Start of RECORDS

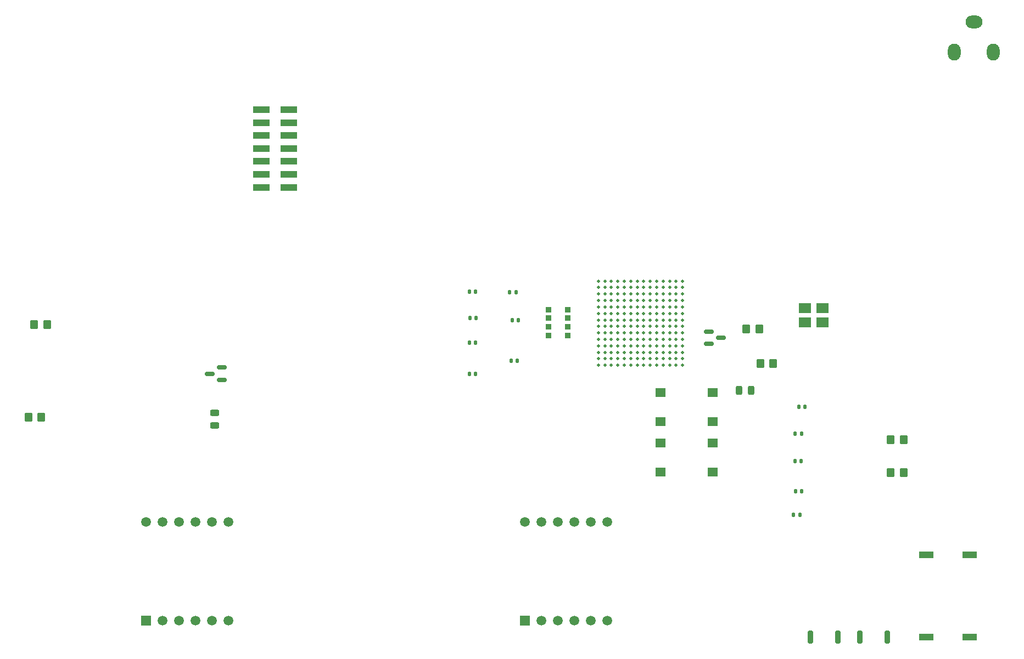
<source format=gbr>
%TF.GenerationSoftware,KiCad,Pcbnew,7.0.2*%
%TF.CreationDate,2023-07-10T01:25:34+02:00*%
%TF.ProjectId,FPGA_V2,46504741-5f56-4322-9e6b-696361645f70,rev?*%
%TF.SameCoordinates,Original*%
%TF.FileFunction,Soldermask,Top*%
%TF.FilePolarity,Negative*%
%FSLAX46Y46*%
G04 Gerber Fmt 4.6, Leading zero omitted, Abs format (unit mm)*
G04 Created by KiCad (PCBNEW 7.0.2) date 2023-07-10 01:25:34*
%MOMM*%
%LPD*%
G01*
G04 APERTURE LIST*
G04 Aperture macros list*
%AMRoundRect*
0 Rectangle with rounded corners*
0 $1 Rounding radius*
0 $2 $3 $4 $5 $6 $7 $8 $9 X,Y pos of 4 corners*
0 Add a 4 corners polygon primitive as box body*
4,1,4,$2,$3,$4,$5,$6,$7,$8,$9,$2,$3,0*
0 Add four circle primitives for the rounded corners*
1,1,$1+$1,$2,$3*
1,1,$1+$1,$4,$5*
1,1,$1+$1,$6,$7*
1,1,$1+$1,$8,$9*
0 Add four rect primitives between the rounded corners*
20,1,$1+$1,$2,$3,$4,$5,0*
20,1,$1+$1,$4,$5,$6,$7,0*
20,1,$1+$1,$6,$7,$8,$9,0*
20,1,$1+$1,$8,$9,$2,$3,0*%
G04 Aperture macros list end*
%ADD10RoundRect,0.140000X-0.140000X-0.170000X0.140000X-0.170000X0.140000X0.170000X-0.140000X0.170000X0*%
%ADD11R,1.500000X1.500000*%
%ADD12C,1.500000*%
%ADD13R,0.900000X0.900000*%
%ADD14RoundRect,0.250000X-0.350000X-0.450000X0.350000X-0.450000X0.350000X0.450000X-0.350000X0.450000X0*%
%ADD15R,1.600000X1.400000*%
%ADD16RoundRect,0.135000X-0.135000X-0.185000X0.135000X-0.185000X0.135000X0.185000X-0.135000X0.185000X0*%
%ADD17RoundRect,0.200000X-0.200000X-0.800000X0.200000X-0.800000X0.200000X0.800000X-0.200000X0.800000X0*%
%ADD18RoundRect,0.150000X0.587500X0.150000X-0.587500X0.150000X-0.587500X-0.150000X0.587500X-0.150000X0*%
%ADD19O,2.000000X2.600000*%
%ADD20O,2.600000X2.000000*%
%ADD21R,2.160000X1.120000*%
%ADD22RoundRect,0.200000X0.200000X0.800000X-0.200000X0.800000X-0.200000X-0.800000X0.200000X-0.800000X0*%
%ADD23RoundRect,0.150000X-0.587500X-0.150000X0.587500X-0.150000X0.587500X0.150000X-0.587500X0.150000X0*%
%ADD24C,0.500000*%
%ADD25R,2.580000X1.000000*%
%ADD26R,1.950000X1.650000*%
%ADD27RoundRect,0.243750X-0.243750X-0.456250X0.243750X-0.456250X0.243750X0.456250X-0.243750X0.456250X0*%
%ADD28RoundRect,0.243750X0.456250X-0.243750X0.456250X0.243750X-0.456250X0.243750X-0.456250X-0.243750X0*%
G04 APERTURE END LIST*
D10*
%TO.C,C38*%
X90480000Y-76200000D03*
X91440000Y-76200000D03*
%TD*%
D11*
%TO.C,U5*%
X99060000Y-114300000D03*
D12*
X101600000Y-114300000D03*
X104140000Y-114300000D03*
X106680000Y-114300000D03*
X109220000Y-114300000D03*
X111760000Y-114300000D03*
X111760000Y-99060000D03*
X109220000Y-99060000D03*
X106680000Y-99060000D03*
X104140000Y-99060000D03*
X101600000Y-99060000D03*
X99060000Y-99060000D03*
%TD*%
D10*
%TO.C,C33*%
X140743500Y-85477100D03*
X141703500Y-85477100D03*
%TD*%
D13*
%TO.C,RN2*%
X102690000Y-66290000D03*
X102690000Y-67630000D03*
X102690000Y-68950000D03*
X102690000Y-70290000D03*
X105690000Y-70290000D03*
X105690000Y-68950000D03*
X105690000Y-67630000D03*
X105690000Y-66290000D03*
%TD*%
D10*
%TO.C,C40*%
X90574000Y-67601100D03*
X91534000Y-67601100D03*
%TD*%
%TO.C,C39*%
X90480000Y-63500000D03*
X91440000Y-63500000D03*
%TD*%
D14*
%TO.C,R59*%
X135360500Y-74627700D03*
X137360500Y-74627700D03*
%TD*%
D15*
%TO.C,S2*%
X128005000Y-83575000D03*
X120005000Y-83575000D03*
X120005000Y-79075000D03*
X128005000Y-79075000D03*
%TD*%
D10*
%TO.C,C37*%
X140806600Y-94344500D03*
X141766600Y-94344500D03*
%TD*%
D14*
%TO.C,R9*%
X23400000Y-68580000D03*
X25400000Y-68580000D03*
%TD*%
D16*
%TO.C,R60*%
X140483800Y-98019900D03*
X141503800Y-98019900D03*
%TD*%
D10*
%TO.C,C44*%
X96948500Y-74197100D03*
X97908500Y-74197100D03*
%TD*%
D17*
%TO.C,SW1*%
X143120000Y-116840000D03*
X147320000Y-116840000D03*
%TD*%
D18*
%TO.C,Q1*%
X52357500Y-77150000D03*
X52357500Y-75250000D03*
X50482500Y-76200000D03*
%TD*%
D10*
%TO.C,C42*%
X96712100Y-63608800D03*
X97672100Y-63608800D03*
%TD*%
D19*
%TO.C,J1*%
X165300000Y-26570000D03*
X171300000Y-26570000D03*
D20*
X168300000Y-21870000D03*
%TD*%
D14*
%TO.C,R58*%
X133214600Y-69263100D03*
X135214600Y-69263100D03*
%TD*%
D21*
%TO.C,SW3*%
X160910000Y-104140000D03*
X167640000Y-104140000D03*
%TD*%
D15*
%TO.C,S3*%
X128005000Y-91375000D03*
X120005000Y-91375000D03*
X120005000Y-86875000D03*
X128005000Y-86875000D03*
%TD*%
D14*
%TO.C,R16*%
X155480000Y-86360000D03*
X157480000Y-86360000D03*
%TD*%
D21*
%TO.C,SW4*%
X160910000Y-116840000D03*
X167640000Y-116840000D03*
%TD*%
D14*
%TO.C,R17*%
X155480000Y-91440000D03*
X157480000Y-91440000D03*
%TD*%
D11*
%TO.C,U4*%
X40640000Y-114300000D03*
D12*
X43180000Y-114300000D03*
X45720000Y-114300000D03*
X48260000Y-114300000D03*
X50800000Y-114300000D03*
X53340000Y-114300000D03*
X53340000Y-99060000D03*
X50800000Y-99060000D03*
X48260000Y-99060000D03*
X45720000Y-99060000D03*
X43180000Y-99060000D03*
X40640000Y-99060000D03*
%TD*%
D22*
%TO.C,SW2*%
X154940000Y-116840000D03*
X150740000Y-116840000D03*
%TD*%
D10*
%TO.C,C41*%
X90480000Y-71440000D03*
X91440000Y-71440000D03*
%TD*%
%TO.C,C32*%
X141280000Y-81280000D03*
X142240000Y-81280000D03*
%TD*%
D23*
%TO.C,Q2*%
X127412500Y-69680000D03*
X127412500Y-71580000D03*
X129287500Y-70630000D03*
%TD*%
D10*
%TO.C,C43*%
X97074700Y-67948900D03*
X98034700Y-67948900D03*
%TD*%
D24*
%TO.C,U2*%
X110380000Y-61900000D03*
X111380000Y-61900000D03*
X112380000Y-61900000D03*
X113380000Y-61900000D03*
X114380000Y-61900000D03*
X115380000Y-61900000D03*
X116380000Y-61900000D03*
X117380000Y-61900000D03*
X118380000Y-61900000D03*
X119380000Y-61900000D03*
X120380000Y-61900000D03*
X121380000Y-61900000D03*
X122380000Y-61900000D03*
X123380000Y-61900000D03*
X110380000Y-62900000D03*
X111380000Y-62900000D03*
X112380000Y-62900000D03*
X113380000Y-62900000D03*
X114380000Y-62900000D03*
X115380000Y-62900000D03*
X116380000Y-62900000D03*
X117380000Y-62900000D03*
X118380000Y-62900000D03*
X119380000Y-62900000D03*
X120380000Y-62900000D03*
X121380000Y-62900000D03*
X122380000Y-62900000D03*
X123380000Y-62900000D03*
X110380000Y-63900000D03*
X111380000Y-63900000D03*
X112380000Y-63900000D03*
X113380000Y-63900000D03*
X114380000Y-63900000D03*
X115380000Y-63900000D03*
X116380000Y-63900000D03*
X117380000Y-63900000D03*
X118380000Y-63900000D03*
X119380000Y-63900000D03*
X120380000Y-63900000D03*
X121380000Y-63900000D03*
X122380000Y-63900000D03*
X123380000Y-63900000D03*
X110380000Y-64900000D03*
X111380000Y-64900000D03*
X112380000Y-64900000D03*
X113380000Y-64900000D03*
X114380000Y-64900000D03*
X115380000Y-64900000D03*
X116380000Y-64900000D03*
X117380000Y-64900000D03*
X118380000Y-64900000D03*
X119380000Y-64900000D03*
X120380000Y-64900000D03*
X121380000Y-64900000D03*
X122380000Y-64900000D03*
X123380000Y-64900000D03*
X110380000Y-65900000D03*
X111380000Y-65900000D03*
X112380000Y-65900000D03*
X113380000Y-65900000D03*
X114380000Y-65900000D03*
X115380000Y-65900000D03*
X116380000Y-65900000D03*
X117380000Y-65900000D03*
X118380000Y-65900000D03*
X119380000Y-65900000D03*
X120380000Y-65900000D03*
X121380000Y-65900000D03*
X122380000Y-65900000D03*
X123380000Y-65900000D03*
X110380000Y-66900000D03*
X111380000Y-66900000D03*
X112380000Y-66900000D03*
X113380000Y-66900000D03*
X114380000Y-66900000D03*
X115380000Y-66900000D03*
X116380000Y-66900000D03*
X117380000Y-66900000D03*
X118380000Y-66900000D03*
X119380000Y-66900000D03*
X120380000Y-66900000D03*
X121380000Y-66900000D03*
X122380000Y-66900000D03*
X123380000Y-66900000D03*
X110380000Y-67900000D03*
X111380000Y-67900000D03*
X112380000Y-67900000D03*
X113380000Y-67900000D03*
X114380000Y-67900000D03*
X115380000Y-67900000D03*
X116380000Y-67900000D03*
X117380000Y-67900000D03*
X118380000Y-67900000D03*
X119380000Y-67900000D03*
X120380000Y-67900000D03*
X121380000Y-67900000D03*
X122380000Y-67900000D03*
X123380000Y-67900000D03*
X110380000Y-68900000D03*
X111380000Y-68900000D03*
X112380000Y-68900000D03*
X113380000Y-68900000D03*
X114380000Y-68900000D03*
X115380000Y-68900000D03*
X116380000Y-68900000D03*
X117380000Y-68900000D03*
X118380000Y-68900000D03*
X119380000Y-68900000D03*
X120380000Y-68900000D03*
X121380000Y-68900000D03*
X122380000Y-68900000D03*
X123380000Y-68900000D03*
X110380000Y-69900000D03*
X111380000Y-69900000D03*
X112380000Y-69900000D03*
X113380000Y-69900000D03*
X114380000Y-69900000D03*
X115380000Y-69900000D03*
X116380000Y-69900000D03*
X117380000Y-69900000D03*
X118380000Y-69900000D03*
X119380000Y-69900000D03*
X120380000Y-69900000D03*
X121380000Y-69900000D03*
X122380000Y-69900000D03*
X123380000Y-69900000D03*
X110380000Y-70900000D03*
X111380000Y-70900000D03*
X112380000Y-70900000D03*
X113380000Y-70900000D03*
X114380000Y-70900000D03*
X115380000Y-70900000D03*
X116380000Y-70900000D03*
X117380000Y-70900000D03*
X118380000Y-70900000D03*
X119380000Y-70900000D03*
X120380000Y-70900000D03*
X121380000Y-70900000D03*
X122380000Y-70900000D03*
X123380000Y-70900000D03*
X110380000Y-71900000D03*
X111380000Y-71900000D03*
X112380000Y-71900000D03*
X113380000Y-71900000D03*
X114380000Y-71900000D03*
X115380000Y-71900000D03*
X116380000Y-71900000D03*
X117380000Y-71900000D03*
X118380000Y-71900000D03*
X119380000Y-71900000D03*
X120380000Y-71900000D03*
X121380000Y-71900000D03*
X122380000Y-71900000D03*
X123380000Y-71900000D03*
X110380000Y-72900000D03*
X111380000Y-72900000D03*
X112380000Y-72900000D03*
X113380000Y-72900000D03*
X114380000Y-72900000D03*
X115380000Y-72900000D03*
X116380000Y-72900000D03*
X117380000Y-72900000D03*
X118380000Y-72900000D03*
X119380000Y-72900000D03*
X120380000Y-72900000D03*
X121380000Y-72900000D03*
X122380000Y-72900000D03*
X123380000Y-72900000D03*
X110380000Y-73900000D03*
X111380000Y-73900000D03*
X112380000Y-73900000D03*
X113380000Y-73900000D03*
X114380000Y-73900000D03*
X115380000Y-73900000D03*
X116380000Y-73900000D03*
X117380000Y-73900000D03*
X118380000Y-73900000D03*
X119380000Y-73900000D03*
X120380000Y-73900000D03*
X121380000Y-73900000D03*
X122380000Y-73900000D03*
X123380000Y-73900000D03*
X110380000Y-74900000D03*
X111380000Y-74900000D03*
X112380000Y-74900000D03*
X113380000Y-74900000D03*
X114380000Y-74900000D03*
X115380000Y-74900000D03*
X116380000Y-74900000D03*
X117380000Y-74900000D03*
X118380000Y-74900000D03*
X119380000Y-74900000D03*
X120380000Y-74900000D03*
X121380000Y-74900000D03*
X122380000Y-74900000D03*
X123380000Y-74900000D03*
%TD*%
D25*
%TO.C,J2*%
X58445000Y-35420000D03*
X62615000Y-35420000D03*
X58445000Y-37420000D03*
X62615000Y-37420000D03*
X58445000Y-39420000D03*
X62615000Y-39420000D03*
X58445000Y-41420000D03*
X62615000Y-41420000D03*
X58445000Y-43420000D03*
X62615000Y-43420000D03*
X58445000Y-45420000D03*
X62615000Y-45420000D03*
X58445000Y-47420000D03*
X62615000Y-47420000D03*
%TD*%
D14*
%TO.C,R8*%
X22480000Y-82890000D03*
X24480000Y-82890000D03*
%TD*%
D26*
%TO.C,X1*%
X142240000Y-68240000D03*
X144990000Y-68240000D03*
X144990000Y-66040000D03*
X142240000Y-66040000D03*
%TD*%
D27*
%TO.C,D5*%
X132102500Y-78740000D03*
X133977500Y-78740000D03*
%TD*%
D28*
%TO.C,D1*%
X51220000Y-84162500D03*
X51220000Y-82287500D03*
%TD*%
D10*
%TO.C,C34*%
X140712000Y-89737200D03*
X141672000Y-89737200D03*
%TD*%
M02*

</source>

End of RECORDS

» **ACTIVITY**:
Reproduce only the lines above, starting at the line with "X43180000Y-99060000D03*" and ending at the line with "X115380000Y-64900000D03*", exactly as written.

» **SOLVED PROBLEM**:
X43180000Y-99060000D03*
X40640000Y-99060000D03*
%TD*%
D22*
%TO.C,SW2*%
X154940000Y-116840000D03*
X150740000Y-116840000D03*
%TD*%
D10*
%TO.C,C41*%
X90480000Y-71440000D03*
X91440000Y-71440000D03*
%TD*%
%TO.C,C32*%
X141280000Y-81280000D03*
X142240000Y-81280000D03*
%TD*%
D23*
%TO.C,Q2*%
X127412500Y-69680000D03*
X127412500Y-71580000D03*
X129287500Y-70630000D03*
%TD*%
D10*
%TO.C,C43*%
X97074700Y-67948900D03*
X98034700Y-67948900D03*
%TD*%
D24*
%TO.C,U2*%
X110380000Y-61900000D03*
X111380000Y-61900000D03*
X112380000Y-61900000D03*
X113380000Y-61900000D03*
X114380000Y-61900000D03*
X115380000Y-61900000D03*
X116380000Y-61900000D03*
X117380000Y-61900000D03*
X118380000Y-61900000D03*
X119380000Y-61900000D03*
X120380000Y-61900000D03*
X121380000Y-61900000D03*
X122380000Y-61900000D03*
X123380000Y-61900000D03*
X110380000Y-62900000D03*
X111380000Y-62900000D03*
X112380000Y-62900000D03*
X113380000Y-62900000D03*
X114380000Y-62900000D03*
X115380000Y-62900000D03*
X116380000Y-62900000D03*
X117380000Y-62900000D03*
X118380000Y-62900000D03*
X119380000Y-62900000D03*
X120380000Y-62900000D03*
X121380000Y-62900000D03*
X122380000Y-62900000D03*
X123380000Y-62900000D03*
X110380000Y-63900000D03*
X111380000Y-63900000D03*
X112380000Y-63900000D03*
X113380000Y-63900000D03*
X114380000Y-63900000D03*
X115380000Y-63900000D03*
X116380000Y-63900000D03*
X117380000Y-63900000D03*
X118380000Y-63900000D03*
X119380000Y-63900000D03*
X120380000Y-63900000D03*
X121380000Y-63900000D03*
X122380000Y-63900000D03*
X123380000Y-63900000D03*
X110380000Y-64900000D03*
X111380000Y-64900000D03*
X112380000Y-64900000D03*
X113380000Y-64900000D03*
X114380000Y-64900000D03*
X115380000Y-64900000D03*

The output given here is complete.